PROMPT>
Report every line of the records that contains the string "остроконечный", treating uppercase and lowercase letters as distinct.

RECORD EXCERPTS>
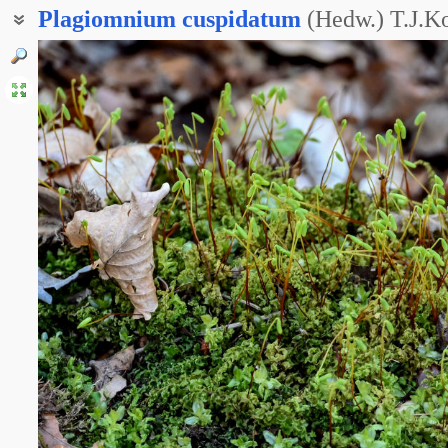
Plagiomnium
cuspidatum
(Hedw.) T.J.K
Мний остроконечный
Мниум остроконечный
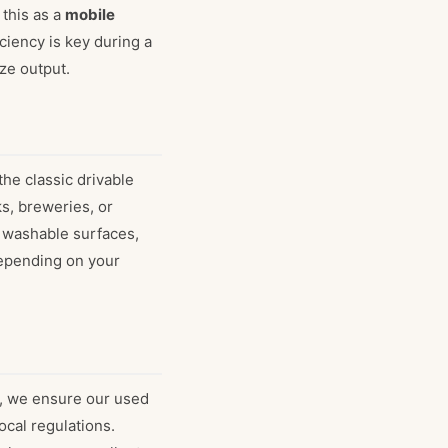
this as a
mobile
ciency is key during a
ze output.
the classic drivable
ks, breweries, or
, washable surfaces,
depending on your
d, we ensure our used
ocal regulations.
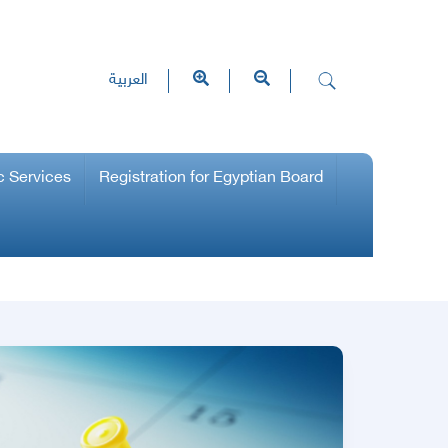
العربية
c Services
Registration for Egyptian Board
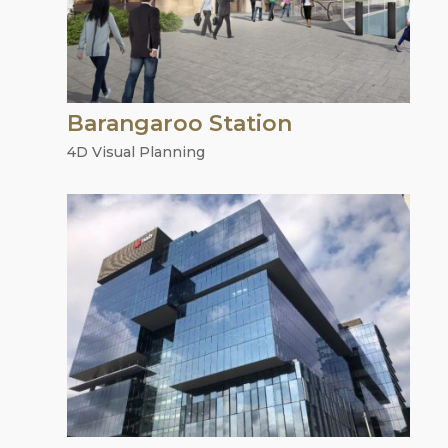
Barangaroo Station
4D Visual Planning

ANSWER TO THE EXERCISE>
Мний остроконечный
Мниум остроконечный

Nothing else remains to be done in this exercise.